I am in the middle of a proof, and I need to show that
$$\lim_{k\rightarrow\infty}\int_{-\pi}^{\pi}|e^{ikx}-e^{ix}|dx\ \text{does not converge to}\ 0.$$
For now, I got this:
\begin{align*} \int_{-\pi}^{\pi}|e^{ikx}-e^{ix}|dx=\int_{-\pi}^{\pi}|e^{ix}||e^{ix(k-1)}-1|dx&=\int_{-\pi}^{\pi}|e^{ix(k-1)}-1|dx\\ &=\int_{-\pi(k-1)}^{\pi(k-1)}\dfrac{1}{k-1}|e^{iy}-1|dy,\ \text{replacing}\ y:=x(k-1)\\ &=\int_{-\pi}^{\pi}|e^{iy}-1|dy,\ \text{since}\ e^{iy}\ \text{is}\ 2\pi-\text{periodic}. \end{align*}
Now we get rid of $k$, but what should I do to show the RHS is not zero?
Thank you!
Continuoing your last equation:
$\int_{-\pi}^{\pi} |e^{iy}-1| dy = \int_{-\pi}^{\pi} |cos(y) +isin(y) -1|dy =\int_{-\pi}^{\pi}\sqrt{(cos(y)-1)^2 +sin(y)^2)}dy =\int_{-\pi}^{\pi}\sqrt{2-2cos(y)}dy=2\sqrt{2}\int_0^\pi \sqrt{1-cos(y)}dy $.

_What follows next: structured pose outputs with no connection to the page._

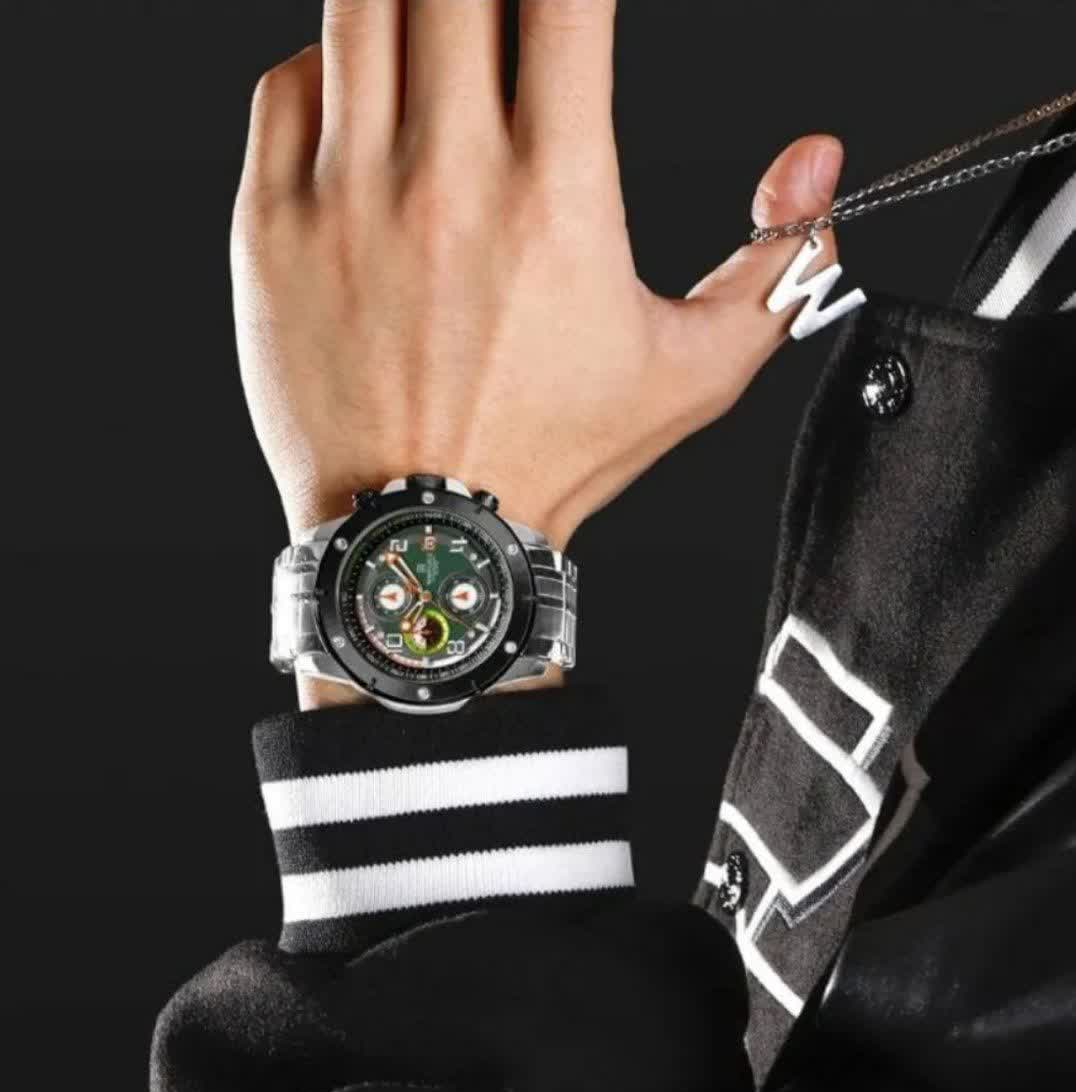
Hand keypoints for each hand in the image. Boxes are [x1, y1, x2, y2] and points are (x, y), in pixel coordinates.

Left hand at [232, 0, 844, 552]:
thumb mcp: (694, 377)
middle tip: (505, 14)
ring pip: (362, 0)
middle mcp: (445, 178)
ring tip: (441, 22)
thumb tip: (815, 165)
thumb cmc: (548, 461)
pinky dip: (329, 58)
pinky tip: (362, 93)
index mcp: (555, 196)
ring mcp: (345, 197)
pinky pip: (285, 80)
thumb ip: (779, 267)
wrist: (424, 539)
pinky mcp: (272, 227)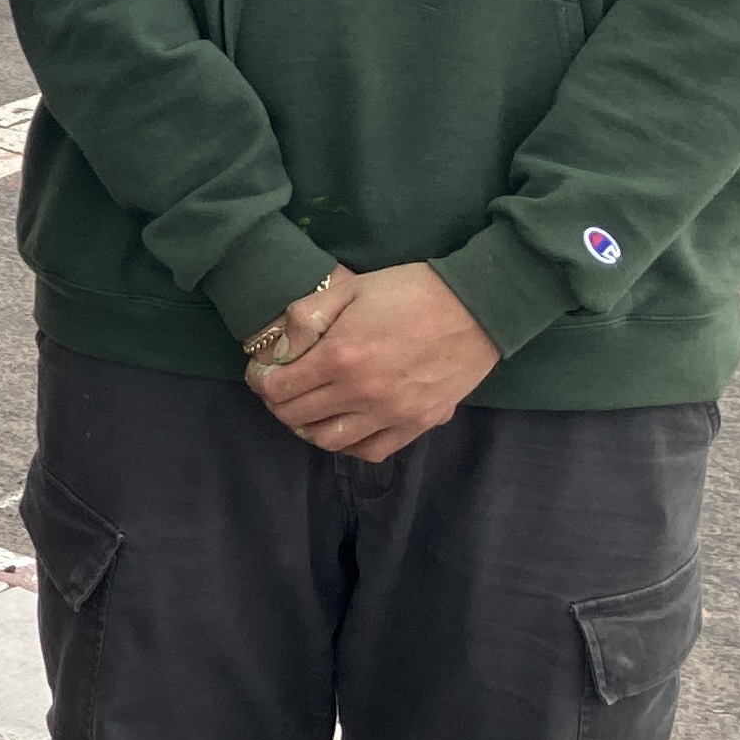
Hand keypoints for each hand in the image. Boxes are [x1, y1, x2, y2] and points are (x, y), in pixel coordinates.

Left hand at [249, 262, 497, 460]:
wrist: (478, 307)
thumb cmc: (411, 291)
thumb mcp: (350, 288)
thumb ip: (305, 317)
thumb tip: (278, 349)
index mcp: (340, 357)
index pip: (277, 389)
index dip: (261, 382)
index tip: (262, 373)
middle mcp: (362, 394)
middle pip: (297, 418)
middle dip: (279, 404)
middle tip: (281, 389)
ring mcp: (392, 414)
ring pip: (330, 441)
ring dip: (310, 428)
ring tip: (310, 408)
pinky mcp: (419, 424)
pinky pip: (371, 451)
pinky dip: (350, 444)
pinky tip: (346, 425)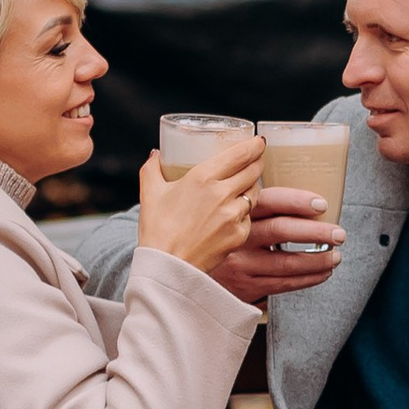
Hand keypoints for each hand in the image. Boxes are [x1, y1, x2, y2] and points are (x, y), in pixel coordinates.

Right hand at [137, 138, 262, 277]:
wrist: (165, 267)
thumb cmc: (157, 229)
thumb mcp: (150, 192)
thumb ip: (152, 168)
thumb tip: (156, 154)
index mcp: (203, 178)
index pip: (240, 154)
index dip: (254, 145)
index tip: (258, 141)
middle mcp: (222, 194)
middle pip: (253, 171)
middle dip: (258, 161)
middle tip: (257, 157)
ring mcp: (233, 216)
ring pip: (255, 193)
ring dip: (253, 185)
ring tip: (248, 182)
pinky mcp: (239, 235)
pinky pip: (248, 218)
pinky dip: (245, 212)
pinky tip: (237, 211)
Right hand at [210, 187, 347, 306]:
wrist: (184, 273)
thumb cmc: (210, 237)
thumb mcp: (219, 213)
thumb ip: (247, 201)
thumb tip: (293, 195)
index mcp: (233, 213)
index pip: (269, 201)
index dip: (296, 201)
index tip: (320, 204)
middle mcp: (237, 239)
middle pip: (281, 231)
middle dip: (315, 232)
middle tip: (339, 233)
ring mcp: (241, 265)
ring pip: (287, 262)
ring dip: (317, 259)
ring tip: (336, 255)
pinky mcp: (246, 287)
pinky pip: (283, 284)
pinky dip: (308, 278)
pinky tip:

Now, $\int_0^{\pi} \sqrt{1-cos(y)}dy =\int_0^{\pi} \sqrt{1-cos(y)} \dfrac{\sqrt{1+cos(y)}}{\sqrt{1+cos(y)}}dy=\int_0^{\pi} \dfrac{\sqrt{1-cos^2(y)}}{\sqrt{1+cos(y)}} dy$
Using $sin^2(y)+cos^2(y)=1$ in the last equation we get
$= \int_0^{\pi} \dfrac{\sqrt{sin^2(y)}}{\sqrt{1+cos(y)}}dy = \int_0^{\pi} \dfrac{sin(y)}{\sqrt{1+cos(y)}}dy$
Now using the substitution $u = 1+cos(y)$ we get
$= -\int_2^0\dfrac{1}{\sqrt{u}}du =\int_0^2\dfrac{1}{\sqrt{u}}du= 2\sqrt{u}|_0^2 = 2\sqrt{2}$.
Returnning to our equation we get :
$$ 2\sqrt{2}\int_0^\pi \sqrt{1-cos(y)}dy= 8$$